## [Task statement]
Any picture among the records should be left out, please; retype the rest exactly.

[Images with lens parameters]

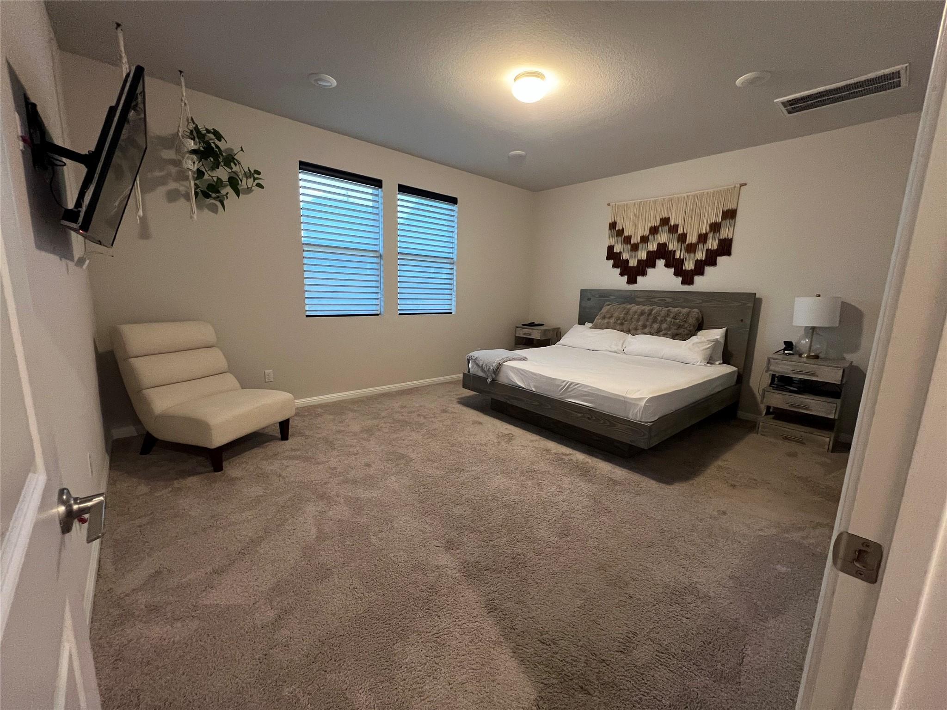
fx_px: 356
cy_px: 355
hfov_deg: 106.2
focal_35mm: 13
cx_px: 474
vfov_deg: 89.9
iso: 400
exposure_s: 1/60
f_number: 1.8
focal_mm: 1.57
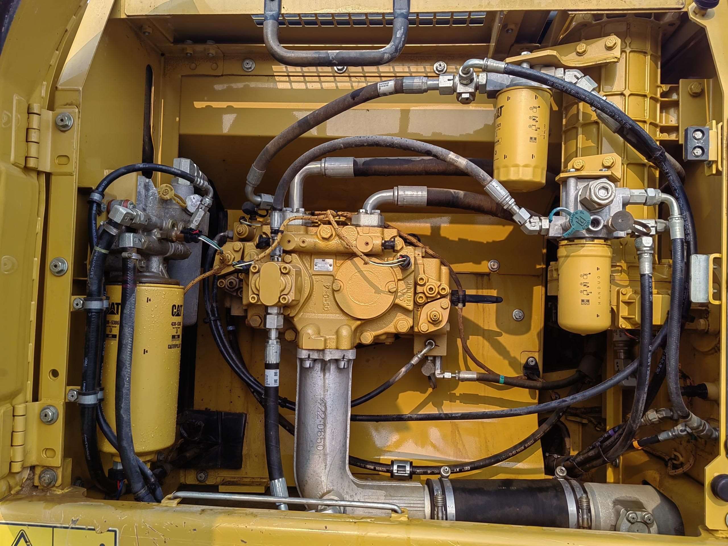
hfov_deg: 65.3
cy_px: 273
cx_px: 364
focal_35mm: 27
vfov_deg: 51.4
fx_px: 568
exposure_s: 1/1429
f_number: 1.9
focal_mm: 5.52
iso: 50
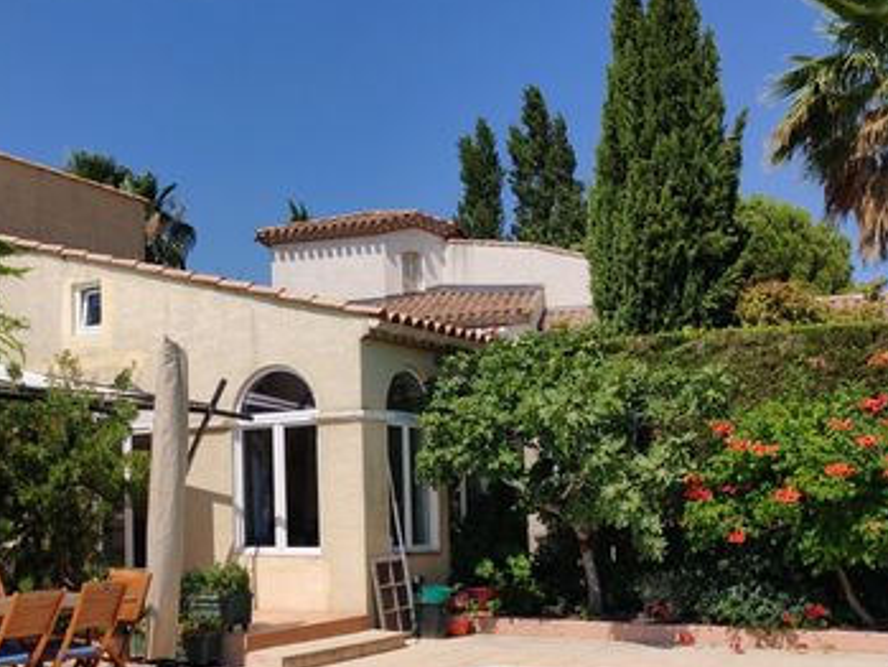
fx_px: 1103
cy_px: 474
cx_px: 244
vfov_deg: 33.2
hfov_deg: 42.7
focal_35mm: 43
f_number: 1.7
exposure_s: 1/2380
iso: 100
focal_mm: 4.25
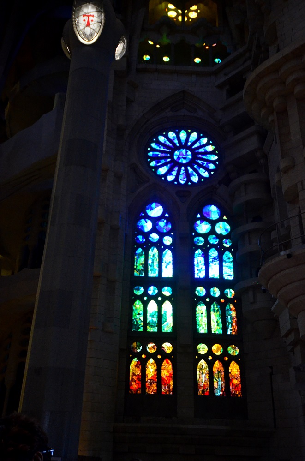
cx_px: 152
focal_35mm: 36
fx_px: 460
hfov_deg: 36.7
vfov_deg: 53.2
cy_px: 230
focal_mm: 24
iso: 3200
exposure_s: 1/500
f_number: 4
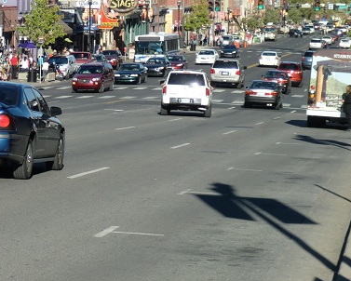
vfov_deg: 9.2
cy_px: 41
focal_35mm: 168
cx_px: 23
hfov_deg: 11.4
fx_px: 1746
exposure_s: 1/400
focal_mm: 15.7
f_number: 5.1
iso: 64
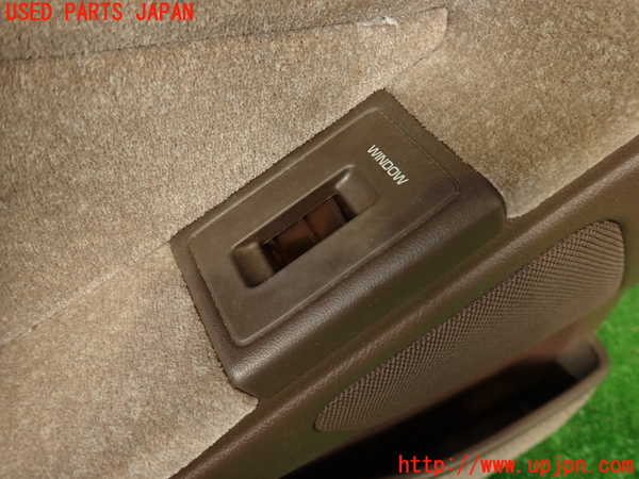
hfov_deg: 69.4
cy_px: 240
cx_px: 320
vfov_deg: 54.9
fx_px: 461
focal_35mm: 25
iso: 200
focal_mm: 4.5
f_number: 2
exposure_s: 1/40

## [Answer]
fx_px: 356
cy_px: 355
hfov_deg: 106.2
focal_35mm: 13
cx_px: 474
vfov_deg: 89.9
iso: 400
exposure_s: 1/60
f_number: 1.8
focal_mm: 1.57
hfov_deg: 65.3
cy_px: 273
cx_px: 364
focal_35mm: 27
vfov_deg: 51.4
fx_px: 568
exposure_s: 1/1429
f_number: 1.9
focal_mm: 5.52
iso: 50
fx_px: 1103
cy_px: 474
cx_px: 244
vfov_deg: 33.2
hfov_deg: 42.7
focal_35mm: 43
f_number: 1.7
exposure_s: 1/2380
iso: 100
focal_mm: 4.25
cx_px: 152
focal_35mm: 36
fx_px: 460
hfov_deg: 36.7
vfov_deg: 53.2
cy_px: 230
focal_mm: 24
iso: 3200
exposure_s: 1/500
f_number: 4
vfov_deg: 9.2
cy_px: 41
focal_35mm: 168
cx_px: 23
hfov_deg: 11.4
fx_px: 1746
exposure_s: 1/400
focal_mm: 15.7
f_number: 5.1
iso: 64
hfov_deg: 69.4
cy_px: 240
cx_px: 320
vfov_deg: 54.9
fx_px: 461
focal_35mm: 25
iso: 200
focal_mm: 4.5
f_number: 2
exposure_s: 1/40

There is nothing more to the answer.